Les statistiques sur la période 2016-2018 (voir tableau 1) traduisent qu’au sens strict, le scanning systématique des conteneurs n’est pas encore véritablement opérationnel. À l’importation, l’une des explications de l’écart entre le nombre de conteneurs débarqués et le nombre de conteneurs scannés réside dans le fait que le DIT a négocié des conventions particulières avec certains acconiers qui permettent à ces derniers d’assurer suivant le timing qui leur convient les opérations de manutention portuaire des cargaisons dont ils ont la charge. Si une défaillance est relevée dans la mise à disposition des équipements de manutention (tracteurs et semi-remorques, élévateurs, etc.), le passage au scanner est parfois non réalisé.
À l’exportation, on note une absence de statistiques concernant les conteneurs vides. Comme nous l’avons expliqué, le gouvernement, après négociations avec les acteurs de la chaîne logistique, a décidé que le scanning des conteneurs vides à l’export serait gratuit. Cependant, en raison des coûts d’exploitation supportés par le concessionnaire, ce dernier a cessé de procéder à ces opérations. Cette situation peut être source de risques. Il a d’ailleurs été rapporté qu’un conteneur, parti du Cameroun supposément vide, a été retrouvé en Italie avec un véhicule chargé à bord.
Procédure export
Le positionnement actuel des scanners reste inapproprié au regard des exigences inhérentes à la procédure d’exportation en vigueur au Port de Douala. Toujours de l’avis de M. Nguene Nteppe, il devrait se situer hors de l’enceinte du terminal à conteneurs pour des raisons de cohérence avec l’ordonnancement des procédures à l’export.
Ceci est d’autant plus pertinent que les conteneurs destinés à l’export sont acheminés sur le terminal par des transporteurs mandatés par les exportateurs ou leurs commissionnaires en douane agréés et que les protocoles d’orientation et de circulation à l’intérieur du terminal ne garantissent pas que tous ces conteneurs subissent systématiquement l’opération de scanning avant sortie des matériels roulants les ayant convoyés. Ainsi, certains sont entreposés sans avoir été scannés et doivent faire l’objet d’un nouveau relevage, générant de nouveaux frais.
Conclusion
Il est sans conteste que l’usage systématique du scanner dans les procédures de dédouanement offre de nombreux avantages tant au plan de la simplification que de la facilitation plus large des procédures. Cependant, la mise en œuvre d’un tel dispositif, surtout dans les pays en voie de développement qui s’appuient sur l’expertise des sociétés d’inspection et d’exploitation des terminaux portuaires, requiert une concertation optimale avec tous les opérateurs économiques et intervenants de la chaîne logistique.

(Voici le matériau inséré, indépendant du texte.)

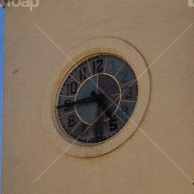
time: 4:44
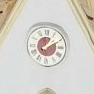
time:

[1] Thomas CANTENS dans son article « Un scanner de conteneurs en « Terre Promise » camerounaise : adopter et s’approprier une technologie de contrôle », publié sur le site www.openedition.org en 2015, illustre fort pertinemment les contingences observées dans l’adoption et l’appropriation de cet outil par la Douane camerounaise.
[2] Cf Circulaire N° 013 du 27/01/2017 fixant les modalités de liquidation et de paiement de la contribution scanner et Instruction N° 016605/MINFI/CAB du 10/11/2017 définissant les procédures de liquidation, d’encaissement et de reversement de la contribution scanner (CDS) du Ministre des Finances.